A score of UK MPs and members of the House of Lords have called on the Spanish government to allow the October 1 referendum to go ahead “without further hindrance.” In an open letter, the UK’s All Party Parliamentary Group on Catalonia insists that “the democratic way to proceed would for opponents of Catalan independence to campaign for their position in the referendum.”
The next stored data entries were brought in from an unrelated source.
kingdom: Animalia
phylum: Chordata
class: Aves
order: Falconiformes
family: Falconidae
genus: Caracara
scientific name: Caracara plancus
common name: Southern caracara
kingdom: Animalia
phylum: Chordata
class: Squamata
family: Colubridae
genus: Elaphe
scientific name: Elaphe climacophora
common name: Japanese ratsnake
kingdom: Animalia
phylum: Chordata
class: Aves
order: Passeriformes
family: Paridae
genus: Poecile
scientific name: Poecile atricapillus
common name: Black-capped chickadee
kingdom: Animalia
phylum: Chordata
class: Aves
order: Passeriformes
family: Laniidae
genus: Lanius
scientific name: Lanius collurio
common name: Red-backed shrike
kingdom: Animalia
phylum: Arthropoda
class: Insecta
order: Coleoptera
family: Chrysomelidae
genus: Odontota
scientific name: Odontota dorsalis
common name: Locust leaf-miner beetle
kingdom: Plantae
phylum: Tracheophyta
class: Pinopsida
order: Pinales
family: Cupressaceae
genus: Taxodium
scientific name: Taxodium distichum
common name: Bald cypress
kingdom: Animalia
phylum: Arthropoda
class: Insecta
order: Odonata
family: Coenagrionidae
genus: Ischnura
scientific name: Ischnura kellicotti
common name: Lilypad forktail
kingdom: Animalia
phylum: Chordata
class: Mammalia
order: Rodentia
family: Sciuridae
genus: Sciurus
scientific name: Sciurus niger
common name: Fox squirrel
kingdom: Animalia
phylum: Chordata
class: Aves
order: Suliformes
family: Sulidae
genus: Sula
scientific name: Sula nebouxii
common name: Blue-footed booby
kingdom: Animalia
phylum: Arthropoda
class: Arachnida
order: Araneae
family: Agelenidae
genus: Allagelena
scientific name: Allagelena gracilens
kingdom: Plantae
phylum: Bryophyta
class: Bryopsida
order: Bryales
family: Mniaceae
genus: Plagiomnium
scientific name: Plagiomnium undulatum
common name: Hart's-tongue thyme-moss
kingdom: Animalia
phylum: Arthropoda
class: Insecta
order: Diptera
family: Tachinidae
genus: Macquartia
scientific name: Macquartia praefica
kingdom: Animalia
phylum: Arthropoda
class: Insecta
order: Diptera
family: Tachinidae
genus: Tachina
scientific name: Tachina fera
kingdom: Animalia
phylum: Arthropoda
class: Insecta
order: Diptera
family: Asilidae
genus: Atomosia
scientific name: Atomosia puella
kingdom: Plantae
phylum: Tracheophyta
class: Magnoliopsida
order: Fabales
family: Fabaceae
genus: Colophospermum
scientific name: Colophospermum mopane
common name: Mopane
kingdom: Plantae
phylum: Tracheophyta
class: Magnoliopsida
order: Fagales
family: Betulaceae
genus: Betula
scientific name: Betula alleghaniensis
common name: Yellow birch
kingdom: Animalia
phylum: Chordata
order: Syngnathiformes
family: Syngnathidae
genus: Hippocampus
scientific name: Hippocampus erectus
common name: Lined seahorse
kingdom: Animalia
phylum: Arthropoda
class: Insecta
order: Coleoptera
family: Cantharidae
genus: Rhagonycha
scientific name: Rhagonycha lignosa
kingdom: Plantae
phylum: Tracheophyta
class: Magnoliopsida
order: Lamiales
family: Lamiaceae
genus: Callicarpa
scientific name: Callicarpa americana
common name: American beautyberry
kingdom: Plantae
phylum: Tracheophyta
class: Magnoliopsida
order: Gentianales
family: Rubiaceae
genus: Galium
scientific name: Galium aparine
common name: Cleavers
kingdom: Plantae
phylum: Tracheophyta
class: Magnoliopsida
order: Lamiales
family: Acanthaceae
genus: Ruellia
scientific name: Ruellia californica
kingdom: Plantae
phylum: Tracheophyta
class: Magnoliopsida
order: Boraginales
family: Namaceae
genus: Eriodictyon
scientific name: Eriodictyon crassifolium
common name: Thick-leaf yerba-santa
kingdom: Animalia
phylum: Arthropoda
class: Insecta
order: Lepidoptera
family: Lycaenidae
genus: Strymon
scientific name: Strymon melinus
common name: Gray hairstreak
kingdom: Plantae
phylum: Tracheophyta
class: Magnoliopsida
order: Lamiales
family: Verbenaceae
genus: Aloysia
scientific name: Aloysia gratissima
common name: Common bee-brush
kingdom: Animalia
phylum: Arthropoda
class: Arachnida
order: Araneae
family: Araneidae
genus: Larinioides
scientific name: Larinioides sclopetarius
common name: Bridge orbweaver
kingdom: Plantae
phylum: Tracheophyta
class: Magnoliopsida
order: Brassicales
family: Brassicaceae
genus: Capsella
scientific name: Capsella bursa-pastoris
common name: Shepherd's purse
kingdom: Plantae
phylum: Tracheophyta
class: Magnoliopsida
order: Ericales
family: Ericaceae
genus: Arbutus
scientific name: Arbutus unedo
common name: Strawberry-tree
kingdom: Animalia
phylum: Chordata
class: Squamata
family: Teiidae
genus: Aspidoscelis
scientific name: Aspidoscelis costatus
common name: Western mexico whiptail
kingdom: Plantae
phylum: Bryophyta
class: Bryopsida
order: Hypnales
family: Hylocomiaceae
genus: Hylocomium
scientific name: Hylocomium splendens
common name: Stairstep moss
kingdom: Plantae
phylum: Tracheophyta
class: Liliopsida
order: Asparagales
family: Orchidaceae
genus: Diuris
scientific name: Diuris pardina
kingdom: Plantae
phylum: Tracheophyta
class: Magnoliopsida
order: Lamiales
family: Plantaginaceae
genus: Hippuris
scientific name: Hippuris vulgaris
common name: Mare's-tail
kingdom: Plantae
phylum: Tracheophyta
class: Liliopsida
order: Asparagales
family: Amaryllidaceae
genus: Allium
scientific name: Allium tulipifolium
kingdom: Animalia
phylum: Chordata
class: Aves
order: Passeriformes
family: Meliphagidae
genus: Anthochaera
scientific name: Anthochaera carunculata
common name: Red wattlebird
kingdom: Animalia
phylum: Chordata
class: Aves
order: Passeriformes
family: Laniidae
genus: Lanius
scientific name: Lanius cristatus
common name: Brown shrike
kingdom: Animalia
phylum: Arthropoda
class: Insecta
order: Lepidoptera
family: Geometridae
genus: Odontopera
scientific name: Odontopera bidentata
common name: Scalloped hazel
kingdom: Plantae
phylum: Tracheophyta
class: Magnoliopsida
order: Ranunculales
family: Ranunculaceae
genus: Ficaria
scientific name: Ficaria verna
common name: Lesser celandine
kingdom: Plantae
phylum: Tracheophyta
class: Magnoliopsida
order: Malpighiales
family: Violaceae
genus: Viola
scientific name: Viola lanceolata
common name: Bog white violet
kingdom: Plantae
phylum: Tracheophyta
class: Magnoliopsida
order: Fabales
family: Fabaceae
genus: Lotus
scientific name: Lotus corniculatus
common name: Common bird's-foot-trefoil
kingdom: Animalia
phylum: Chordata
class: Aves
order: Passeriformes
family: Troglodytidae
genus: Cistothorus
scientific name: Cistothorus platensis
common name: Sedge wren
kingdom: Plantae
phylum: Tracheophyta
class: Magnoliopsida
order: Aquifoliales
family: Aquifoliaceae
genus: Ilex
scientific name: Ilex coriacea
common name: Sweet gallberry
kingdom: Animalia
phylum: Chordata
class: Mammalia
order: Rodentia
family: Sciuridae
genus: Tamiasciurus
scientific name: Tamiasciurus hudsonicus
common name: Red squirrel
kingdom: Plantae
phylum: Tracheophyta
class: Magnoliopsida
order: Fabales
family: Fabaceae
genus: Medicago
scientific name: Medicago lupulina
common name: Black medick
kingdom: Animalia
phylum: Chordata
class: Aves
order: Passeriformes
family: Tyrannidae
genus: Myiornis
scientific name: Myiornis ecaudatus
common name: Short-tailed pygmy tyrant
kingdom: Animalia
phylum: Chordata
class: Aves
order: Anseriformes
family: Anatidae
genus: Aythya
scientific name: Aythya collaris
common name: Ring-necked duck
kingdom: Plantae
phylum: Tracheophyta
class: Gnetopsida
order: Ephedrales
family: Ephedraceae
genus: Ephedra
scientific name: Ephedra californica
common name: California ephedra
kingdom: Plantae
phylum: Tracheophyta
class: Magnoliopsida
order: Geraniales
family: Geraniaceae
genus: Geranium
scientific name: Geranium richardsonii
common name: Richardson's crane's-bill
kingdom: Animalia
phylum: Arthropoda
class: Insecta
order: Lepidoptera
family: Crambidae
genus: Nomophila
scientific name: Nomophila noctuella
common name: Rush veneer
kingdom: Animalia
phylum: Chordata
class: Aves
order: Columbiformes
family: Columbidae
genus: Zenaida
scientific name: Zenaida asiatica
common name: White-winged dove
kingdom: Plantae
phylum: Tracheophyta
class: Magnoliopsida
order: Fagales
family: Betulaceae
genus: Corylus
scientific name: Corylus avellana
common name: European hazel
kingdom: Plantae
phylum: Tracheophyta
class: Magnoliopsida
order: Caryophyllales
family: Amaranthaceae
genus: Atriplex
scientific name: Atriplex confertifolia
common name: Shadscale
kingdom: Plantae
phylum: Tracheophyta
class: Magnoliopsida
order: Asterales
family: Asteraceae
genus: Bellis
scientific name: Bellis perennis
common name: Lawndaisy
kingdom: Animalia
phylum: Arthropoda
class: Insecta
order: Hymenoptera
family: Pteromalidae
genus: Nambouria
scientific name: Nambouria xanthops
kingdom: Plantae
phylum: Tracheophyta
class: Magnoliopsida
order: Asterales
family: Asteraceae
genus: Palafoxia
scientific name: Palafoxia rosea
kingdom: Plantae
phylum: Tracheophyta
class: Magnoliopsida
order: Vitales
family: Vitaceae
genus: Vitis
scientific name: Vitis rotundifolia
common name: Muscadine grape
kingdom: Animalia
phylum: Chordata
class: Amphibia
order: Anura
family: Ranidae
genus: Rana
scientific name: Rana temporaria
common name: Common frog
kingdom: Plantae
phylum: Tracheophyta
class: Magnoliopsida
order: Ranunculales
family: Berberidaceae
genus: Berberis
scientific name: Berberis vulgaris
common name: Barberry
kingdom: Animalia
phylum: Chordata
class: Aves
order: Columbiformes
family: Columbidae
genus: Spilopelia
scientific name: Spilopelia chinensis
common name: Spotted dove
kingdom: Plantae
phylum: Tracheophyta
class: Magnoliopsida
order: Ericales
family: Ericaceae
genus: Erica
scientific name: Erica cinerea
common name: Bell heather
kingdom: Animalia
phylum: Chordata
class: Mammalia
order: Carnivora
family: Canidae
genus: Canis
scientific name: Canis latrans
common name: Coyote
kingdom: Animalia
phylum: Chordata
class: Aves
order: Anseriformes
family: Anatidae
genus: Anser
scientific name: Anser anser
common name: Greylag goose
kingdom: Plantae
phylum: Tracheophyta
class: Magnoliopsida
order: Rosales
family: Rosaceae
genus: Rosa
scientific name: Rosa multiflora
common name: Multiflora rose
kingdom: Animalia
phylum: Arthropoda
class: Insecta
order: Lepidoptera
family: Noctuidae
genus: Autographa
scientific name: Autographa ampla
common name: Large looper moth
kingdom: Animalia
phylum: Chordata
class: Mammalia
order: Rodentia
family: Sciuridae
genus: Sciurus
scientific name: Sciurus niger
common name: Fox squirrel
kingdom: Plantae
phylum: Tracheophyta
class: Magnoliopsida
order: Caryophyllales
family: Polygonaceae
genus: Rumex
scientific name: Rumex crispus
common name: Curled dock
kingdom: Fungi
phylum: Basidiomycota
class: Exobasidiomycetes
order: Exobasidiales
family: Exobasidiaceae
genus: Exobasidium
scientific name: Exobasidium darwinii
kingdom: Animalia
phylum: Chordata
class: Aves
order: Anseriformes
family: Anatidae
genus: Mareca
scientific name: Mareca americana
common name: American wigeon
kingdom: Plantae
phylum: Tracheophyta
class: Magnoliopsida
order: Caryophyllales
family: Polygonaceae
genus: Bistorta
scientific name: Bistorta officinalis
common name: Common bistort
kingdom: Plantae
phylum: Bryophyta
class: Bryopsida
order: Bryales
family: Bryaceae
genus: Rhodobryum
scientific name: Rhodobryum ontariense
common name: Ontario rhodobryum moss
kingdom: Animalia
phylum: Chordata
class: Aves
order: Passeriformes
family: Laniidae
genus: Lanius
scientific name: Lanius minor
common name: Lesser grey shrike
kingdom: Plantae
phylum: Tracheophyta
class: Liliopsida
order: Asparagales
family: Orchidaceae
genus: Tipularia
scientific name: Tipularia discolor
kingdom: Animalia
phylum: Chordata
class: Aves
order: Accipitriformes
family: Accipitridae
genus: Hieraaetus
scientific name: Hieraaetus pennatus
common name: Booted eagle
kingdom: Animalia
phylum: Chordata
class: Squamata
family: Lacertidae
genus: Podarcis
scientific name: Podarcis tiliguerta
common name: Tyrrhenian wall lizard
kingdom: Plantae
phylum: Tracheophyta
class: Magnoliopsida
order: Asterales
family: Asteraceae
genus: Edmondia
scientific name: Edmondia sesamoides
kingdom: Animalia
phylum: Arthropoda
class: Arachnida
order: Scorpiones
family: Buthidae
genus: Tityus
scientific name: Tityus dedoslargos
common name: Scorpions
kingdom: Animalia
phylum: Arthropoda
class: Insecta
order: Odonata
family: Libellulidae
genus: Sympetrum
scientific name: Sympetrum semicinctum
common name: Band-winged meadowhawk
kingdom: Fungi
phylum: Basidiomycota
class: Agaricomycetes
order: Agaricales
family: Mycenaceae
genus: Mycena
Referring to the UK government’s approach to the 2014 independence referendum in Scotland, the letter’s signatories describe themselves as “extremely disturbed” by the arrests and raids carried out by the Guardia Civil police and say that the attempt to prevent the October 1 vote “through sanctions, criminal charges and direct action by the Spanish state is an affront to democracy and threatens to embitter relations between Catalonia and the rest of Spain.”
Test of Catalan opinion
The letter also condemns the Spanish authorities for “taking to court 700 Catalan mayors for allowing preparations for the vote to go ahead, seizing campaign material and ballot papers, threatening to cut off power to polling stations, arresting and charging a newspaper editor accused of aiding the preparations for the referendum.” Moreover, the signatories acknowledge that “this referendum was democratically agreed to by the Catalan Parliament,” and they call on the Spanish government “to allow this democratic test of Catalan opinion to go ahead on 1 October without further hindrance.”
Among the MPs and officials who signed the letter are members of the UK’s main Labour, Conservative and Liberal Democrat parties in Westminster, as well as 14 members of the Scottish National Party and two members of the Plaid Cymru Welsh nationalists.